### [Goal a]
Tally the lines in the entries that contain the string "second", and give only that number.

### [Passage]
-------------------------

The contrast of the individual life and this specific life may be

stated plainly and compactly as follows. A little while ago we

current individuals, we who are alive now, were each of us

distributed between two parents, then between four grandparents, and

so on backward, we are temporarily assembled, as it were, out of an

ancestral diffusion; we stand our trial, and presently our

individuality is dispersed and mixed again with other

individualities in an uncertain multitude of descendants. But the

species is not like this; it goes on steadily from newness to

newness, remaining still a unity. The drama of the individual life

is a mere episode, beneficial or abandoned, in this continuing

adventure of the species. And Metchnikoff finds most of the trouble

of life and the distresses of life in the fact that the species is

still very painfully adjusting itself to the fluctuating conditions

under which it lives. The conflict of life is a continual pursuit

of adjustment, and the “ills of life,” of the individual life that

is, are due to its “disharmonies.” Man, acutely aware of himself as

an individual adventure and unawakened to himself as a species,

finds life jangling and distressful, finds death frustration. He

fails and falls as a person in what may be the success and triumph

of his kind. He does not apprehend the struggle or the nature of

victory, but only his own gravitation to death and personal

extinction.

-------------------------

### [Data for this task]
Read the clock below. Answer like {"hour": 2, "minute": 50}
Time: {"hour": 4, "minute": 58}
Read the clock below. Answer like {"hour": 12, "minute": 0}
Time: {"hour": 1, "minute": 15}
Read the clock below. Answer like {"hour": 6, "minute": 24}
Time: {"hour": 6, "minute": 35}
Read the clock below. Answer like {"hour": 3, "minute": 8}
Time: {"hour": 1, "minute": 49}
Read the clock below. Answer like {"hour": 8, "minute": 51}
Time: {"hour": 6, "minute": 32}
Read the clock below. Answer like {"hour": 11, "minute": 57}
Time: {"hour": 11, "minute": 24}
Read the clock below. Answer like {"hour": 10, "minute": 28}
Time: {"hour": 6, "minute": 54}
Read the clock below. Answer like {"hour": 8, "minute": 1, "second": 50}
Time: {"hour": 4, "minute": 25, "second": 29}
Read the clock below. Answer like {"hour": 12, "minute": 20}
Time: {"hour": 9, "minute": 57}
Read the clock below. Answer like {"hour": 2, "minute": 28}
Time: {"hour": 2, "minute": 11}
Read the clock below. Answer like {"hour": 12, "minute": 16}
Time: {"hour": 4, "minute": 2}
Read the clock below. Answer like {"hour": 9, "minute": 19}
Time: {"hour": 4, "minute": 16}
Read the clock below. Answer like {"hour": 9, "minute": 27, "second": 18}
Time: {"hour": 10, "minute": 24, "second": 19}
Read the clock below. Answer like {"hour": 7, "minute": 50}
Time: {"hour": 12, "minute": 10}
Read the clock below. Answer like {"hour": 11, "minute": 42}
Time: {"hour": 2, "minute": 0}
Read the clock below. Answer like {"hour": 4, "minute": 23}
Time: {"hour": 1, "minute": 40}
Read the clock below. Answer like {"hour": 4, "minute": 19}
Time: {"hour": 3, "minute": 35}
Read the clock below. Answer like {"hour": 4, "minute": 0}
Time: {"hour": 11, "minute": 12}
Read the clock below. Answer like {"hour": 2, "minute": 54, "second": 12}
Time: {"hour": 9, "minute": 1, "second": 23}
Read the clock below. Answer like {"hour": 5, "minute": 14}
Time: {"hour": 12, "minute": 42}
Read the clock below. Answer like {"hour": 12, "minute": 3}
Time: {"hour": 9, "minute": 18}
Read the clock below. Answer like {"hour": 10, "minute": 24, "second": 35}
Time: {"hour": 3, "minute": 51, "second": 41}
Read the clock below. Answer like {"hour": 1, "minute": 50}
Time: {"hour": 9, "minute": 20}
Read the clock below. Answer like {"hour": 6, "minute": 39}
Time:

-------------------------

### [Goal b]
Revise the passage on the individual and the species from "fails and falls" up to and including "extinction.", putting "conquest" in place of "victory".

### [Correct response a]
8

### [Correct response b]
fails and falls as a person in what may be the success and triumph

of his kind. He does not apprehend the struggle or the nature of

conquest, but only his own gravitation to death and personal

extinction.